A person entered the lush Victorian-style greenhouse and noticed smell of rotten eggs. Another said the smell reminded her of dissecting a dead bird A third compared it to the smell of a stinky diaper drying in the sun.
“I expected it to smell bad, but it really smelled like rotten meat,” said Nyx DelPrado, a freshman at Mount Holyoke College, who visited the greenhouse Talcott this week to see a corpse flower bloom. “His name is apt,” DelPrado added with a laugh, his nose wrinkled, adding that it reminded them of the smell of a dissection.
The corpse flower, or Amorphophallus titanum, is a rare tropical plant known for its foul odor. Native to the rainforests of Sumatra, it blooms infrequently and only briefly, releasing a pungent aroma that mimics decaying meat and attracts pollinators such as flies and beetles. Nicknamed “Pangy,” the plant first flowered in the Mount Holyoke College in 2023, and its recent appearance has once again attracted crowds eager to witness—and smell—this ephemeral spectacle.
What appears to be a single flower is actually a huge inflorescence, a cluster of numerous tiny flowers at the base of a tall central column called a spadix, surrounded by a deep purple velvety spathe. Although the imposing inflorescence withers after a few days, the same plant survives underground and can bloom again in later years.
A repellent odor designed to attract
Tom Clark, director and curator of the Botanical Gardens of the Mount Holyoke College, He said the plant’s infamous odor serves an important evolutionary function and has inspired a wide range of descriptions by visitors.
“Some people who have come since have described the smell as overpowering, overpowering, like garbage — it’s overwhelming,” Clark said. “But that smell has a reason. It’s there to attract the pollinatorsparticularly flies.”
It is difficult to predict when the corpse flower, since it usually appears after years of lethargy. Over the past six weeks, Pangy grew rapidly, sometimes several centimeters a day before splitting open. The flower finally opened on Monday night, and he and other employees were met with its intense aroma when they arrived at work the next day.
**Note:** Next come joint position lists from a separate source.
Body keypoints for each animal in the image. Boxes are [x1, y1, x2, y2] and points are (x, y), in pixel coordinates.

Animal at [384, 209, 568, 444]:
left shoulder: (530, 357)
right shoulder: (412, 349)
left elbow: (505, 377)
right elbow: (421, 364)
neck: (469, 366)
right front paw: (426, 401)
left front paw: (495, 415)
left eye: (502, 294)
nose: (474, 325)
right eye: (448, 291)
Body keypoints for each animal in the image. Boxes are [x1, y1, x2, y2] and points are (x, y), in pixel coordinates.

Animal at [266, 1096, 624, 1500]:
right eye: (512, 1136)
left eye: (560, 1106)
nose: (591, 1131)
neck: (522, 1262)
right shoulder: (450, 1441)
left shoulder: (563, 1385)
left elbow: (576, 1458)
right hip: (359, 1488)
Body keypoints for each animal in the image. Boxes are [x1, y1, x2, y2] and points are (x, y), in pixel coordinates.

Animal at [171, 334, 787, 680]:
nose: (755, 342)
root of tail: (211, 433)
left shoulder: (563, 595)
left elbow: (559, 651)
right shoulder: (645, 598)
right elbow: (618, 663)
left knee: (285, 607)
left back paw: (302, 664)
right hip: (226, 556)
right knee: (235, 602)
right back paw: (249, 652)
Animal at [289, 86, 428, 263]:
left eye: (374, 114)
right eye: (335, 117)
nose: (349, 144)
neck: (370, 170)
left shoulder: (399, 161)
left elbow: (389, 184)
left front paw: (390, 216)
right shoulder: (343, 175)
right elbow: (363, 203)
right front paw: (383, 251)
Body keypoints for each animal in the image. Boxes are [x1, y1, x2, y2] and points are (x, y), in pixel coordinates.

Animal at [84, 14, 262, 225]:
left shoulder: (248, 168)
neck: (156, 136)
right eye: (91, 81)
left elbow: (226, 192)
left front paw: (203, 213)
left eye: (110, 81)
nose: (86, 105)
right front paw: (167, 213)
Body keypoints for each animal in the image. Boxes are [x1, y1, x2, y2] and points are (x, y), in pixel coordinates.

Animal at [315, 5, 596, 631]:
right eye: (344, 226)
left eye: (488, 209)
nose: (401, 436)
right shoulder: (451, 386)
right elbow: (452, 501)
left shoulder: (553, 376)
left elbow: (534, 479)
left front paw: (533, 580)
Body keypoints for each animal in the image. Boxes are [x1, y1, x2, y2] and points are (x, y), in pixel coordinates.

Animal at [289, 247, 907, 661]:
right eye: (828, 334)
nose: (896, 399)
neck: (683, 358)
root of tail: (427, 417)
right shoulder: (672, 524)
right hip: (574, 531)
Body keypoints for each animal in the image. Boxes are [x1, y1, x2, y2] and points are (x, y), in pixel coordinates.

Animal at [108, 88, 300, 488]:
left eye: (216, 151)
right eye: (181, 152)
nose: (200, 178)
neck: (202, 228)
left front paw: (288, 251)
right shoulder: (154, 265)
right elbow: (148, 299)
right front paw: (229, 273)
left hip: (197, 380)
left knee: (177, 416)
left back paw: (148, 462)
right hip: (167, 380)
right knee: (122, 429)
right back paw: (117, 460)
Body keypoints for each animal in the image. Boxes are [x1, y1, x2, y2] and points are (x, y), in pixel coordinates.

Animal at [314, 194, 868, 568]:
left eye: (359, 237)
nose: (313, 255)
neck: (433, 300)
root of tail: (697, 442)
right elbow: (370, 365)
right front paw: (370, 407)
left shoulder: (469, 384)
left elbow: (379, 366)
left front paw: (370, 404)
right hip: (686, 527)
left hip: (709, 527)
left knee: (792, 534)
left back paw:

“As we walked in the front door, we could smell it,” he said. “As we walked back to the greenhouse where it grows, the smell was getting stronger and stronger. It was just overwhelming, literally unbearable, to be there with that plant. If you didn’t know this plant and you walked into the greenhouse, you would say, ‘What died here?'”
From shock to amazement
“I didn’t know what the name meant. I thought it would smell like a corpse, but I don’t know what a corpse smells like,” said Maheen Siddiqi, a Mount Holyoke student, laughing after waiting in an increasingly long line of people waiting to smell the flower. “And I smelled it and it smelled like rotten or sulfur eggs or something like that.”
Student Bryn Wickere commented that the smell was less intense than she expected. Still, Wickere described the towering flower as “magnificent,” noting its deep color and velvety texture.
“I actually expected the smell to permeate the entire room, but it was more noticeable as I got closer to it,” Wickere said.
Others found it The smell is more familiar than shocking.
“I would say it smells a little bit like a compost heap, kind of like the smell of a working farm,” said Mount Holyoke senior Caroline Murray. “I’m from Vermont, so I’m very used to the smell of the farm and the manure.”
The spectacle attracted visitors from near and far, including Michael Breton, who drove two hours and took a day off work to see the bloom after having been following news about it for years.
“If you see a news story from two days ago, it is no longer available, so hurry up,” he said. He compared the smell to “a stinky diaper that’s been out in the sun,” adding that despite the smell, the plant was “bright, beautiful and colorful. It’s a beautiful plant.”
A fleeting flowering, an enduring mission.
Clark said the bloom highlights the broader mission of the Talcott Greenhouse, which he called a “plant museum” that houses about 2,000 plant species, a small fraction of those among 350,000 and 400,000 plant species which are estimated to exist throughout the world.
He called the event a “special opportunity” to show visitors the diversity of the plant world and some of the amazing adaptations species have to survive in their environment in unique ways.
By midday Tuesday, the smell had begun to dissipate as the greenhouse’s vents opened, offering visitors an experience less intensealthough equally memorable. After the brief flowering period, the plant will gradually deteriorate until it collapses. Since corpse flowers cannot self-pollinate, seeds will only form if pollen is available from another giant arum.
For Mount Holyoke junior Namuuna Negi, the ephemeral nature of the bloom added value to the experience.
“I think it’s because of its impermanent nature. People like to be aware of what’s going on,” Negi said. “If they hear that something is going to disappear soon, they want to go see it before that happens so they can talk about it later.”